Le temps de la maturité s’amorce enfin pour l’e-learning (2005)

Il faut reproduire en ligne les situations pédagogiques qui marchent

Seulement 2% des entreprises françaises auraient opté pour l’e-learning. Quels sont les facteurs favorisant l’adoption ou le rejet de ce mode de formation ? Quelles sont ses plus récentes évolutions ? (30/05/2005)

Alors que seulement 2% des entreprises françaises ont aujourd’hui opté pour l’e-learning – selon une étude menée début 2005 par Accountemps Intérim auprès de 1 500 directeurs financiers et DRH internationaux -, la question se pose de savoir quels critères favorisent aujourd’hui l’adoption – ou le rejet – de cet outil de formation.

“Tous les cours ne peuvent être mis en ligne. L’e-learning est particulièrement bien adapté aux connaissances pures, telles que les langues, les outils bureautiques, le droit, l’anatomie”, explique Eric Labouchet, chef de projet e-learning et Web à l’INSEP (Institut National du Sport et de l’Education Physique)

La plate-forme d’enseignement à distance mise en oeuvre à l’INSEP vise les sportifs de haut niveau qui, pendant leur vie de sportif, se forment, depuis les études secondaires jusqu’au CAPES, en passant par les masters et les concours pour devenir professeur de sport.

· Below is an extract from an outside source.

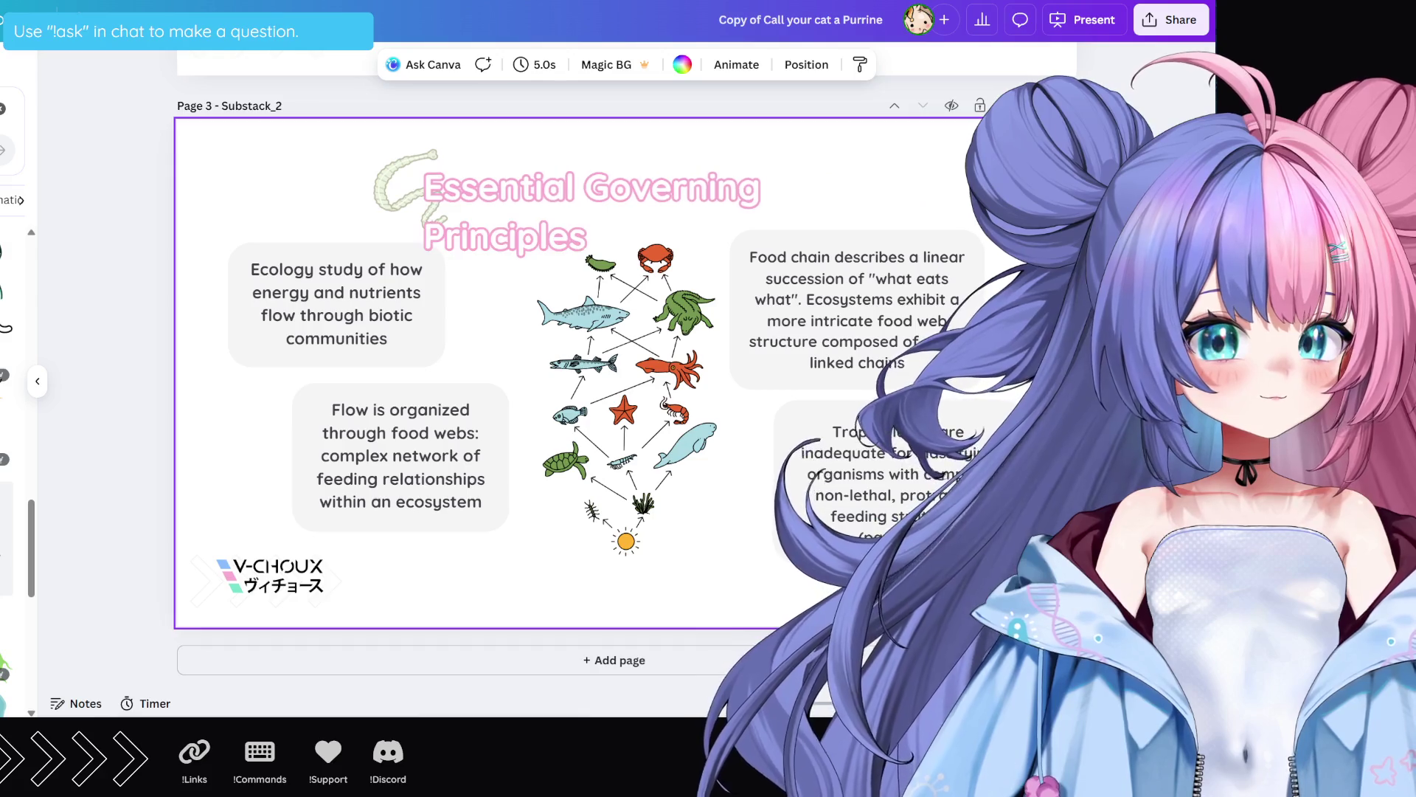
scroll(980, 257, up, 5)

“Ce qui nous facilite grandement la vie est par ailleurs l’utilisation du logiciel Didactinet, qui permet de médiatiser des documents Powerpoint existants en y intégrant du son, de la vidéo et du Flash, tout en paramétrant le mode de navigation de l’apprenant”, ajoute Eric Labouchet, qui a basé sa plate-forme d’enseignement à distance sur les solutions de l’éditeur Syfadis. Un virage que l’éditeur Macromedia a su également prendre en lançant son produit Breeze, qui permet à l’entreprise de fabriquer toute seule ses contenus à partir de n’importe quel document Powerpoint.

Pour Pierrre Boudignon, P-DG de la société Just a Link, les outils sont importants, mais le contact avec l’apprenant reste la priorité des priorités. Sa méthode repose donc sur un mariage des deux. “Nous utilisons exclusivement le partage d’applications – en mode Web-conférence – et l’appel téléphonique. Le coté dynamique et interactif – en mode synchrone – permet de sentir le niveau de son stagiaire alors que les QCM restent grossiers”, déclare le dirigeant.

Confronté à une baisse des effectifs formés et à une forte pression concurrencielle, le centre de formation agricole de la Chambre d’agriculture du Morbihan a quant à lui récemment restructuré son offre, la découpant en trois parties distinctes : apprentissage en autonomie, en présentiel et en situation professionnelle.

Le temps de la maturité s’amorce enfin pour l’e-learning (2005)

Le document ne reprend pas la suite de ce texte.